Exercise goal:
Take the lines below beginning at the line that has "fx=850.5 fy=850.5 cx=639.1" and stopping after the line that has "What is the bounding box of the woman", and print them exactly as they are, with no other lines.

Exercise materials:

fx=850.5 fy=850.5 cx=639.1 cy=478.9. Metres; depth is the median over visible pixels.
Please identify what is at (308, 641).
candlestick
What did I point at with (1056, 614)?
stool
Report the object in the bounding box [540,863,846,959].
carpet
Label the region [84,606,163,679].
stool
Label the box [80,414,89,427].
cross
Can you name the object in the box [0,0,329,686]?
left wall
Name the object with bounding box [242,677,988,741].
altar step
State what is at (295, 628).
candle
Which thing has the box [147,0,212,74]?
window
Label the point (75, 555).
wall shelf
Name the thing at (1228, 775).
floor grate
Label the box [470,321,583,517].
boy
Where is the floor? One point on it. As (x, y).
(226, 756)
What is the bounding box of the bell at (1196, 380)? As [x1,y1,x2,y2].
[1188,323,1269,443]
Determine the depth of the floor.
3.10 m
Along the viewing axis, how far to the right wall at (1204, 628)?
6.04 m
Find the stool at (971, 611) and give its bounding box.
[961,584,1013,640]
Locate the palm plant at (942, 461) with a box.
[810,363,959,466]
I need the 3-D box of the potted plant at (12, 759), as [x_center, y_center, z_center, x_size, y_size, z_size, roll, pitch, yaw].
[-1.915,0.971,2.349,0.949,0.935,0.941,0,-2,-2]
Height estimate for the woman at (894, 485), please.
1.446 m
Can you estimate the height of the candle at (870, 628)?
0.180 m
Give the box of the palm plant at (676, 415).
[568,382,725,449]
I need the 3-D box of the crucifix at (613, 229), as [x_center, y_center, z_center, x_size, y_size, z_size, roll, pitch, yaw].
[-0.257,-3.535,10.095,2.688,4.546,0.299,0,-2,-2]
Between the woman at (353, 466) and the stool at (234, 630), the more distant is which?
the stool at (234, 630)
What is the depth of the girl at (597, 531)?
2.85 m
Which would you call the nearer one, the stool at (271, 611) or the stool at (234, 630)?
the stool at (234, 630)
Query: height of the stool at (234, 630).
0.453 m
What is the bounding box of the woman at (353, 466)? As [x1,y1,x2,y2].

--

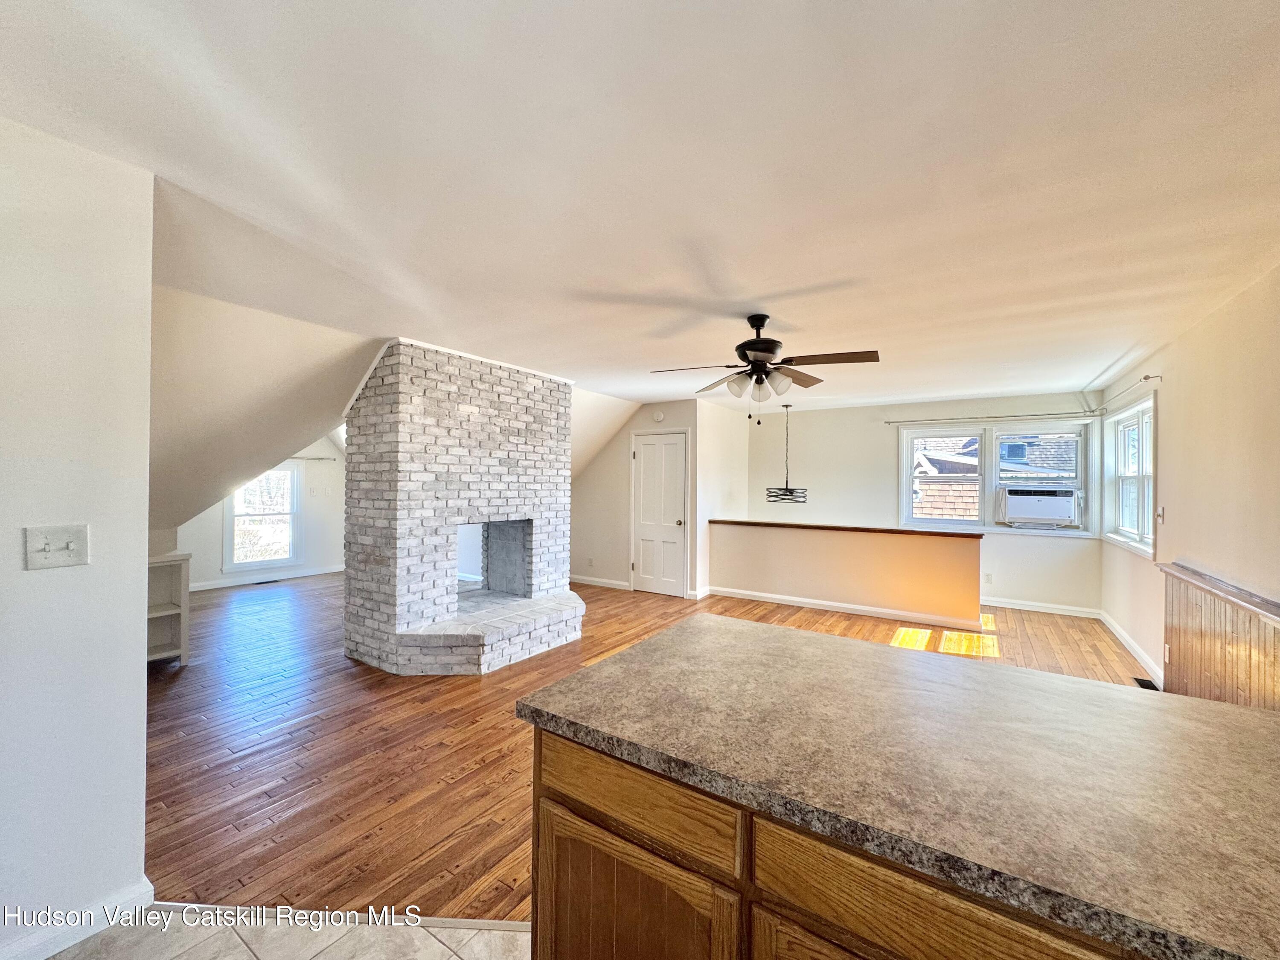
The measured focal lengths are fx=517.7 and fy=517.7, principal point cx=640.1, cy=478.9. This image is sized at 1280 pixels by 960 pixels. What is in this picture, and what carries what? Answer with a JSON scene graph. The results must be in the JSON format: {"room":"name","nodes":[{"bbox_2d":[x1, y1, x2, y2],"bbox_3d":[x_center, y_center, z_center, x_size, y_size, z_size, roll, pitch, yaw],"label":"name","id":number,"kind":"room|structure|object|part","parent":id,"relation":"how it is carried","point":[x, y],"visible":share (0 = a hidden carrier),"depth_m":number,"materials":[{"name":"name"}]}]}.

Response area:
fx=850.5 fy=850.5 cx=639.1 cy=478.9. Metres; depth is the median over visible pixels.
Please identify what is at (308, 641).
candlestick
What did I point at with (1056, 614)?
stool
Report the object in the bounding box [540,863,846,959].
carpet
Label the region [84,606,163,679].
stool
Label the box [80,414,89,427].
cross
Can you name the object in the box [0,0,329,686]?
left wall
Name the object with bounding box [242,677,988,741].
altar step
State what is at (295, 628).
candle
Which thing has the box [147,0,212,74]?
window
Label the point (75, 555).
wall shelf
Name the thing at (1228, 775).
floor grate
Label the box [470,321,583,517].
boy
Where is the floor? One point on it. As (x, y).
(226, 756)
What is the bounding box of the bell at (1196, 380)? As [x1,y1,x2,y2].
[1188,323,1269,443]
Determine the depth of the floor.
3.10 m
Along the viewing axis, how far to the right wall at (1204, 628)?
6.04 m
Find the stool at (971, 611) and give its bounding box.
[961,584,1013,640]
Locate the palm plant at (942, 461) with a box.
[810,363,959,466]
I need the 3-D box of the potted plant at (12, 759), as [x_center, y_center, z_center, x_size, y_size, z_size, roll, pitch, yaw].
[-1.915,0.971,2.349,0.949,0.935,0.941,0,-2,-2]
Height estimate for the woman at (894, 485), please.
1.446 m
Can you estimate the height of the candle at (870, 628)?
0.180 m
Give the box of the palm plant at (676, 415).
[568,382,725,449]
I need the 3-D box of the crucifix at (613, 229), as [x_center, y_center, z_center, x_size, y_size, z_size, roll, pitch, yaw].
[-0.257,-3.535,10.095,2.688,4.546,0.299,0,-2,-2]
Between the woman at (353, 466) and the stool at (234, 630), the more distant is which?
the stool at (234, 630)
What is the depth of the girl at (597, 531)?
2.85 m
Which would you call the nearer one, the stool at (271, 611) or the stool at (234, 630)?
the stool at (234, 630)
Query: height of the stool at (234, 630).
0.453 m
What is the bounding box of the woman at (353, 466)? As [x1,y1,x2,y2].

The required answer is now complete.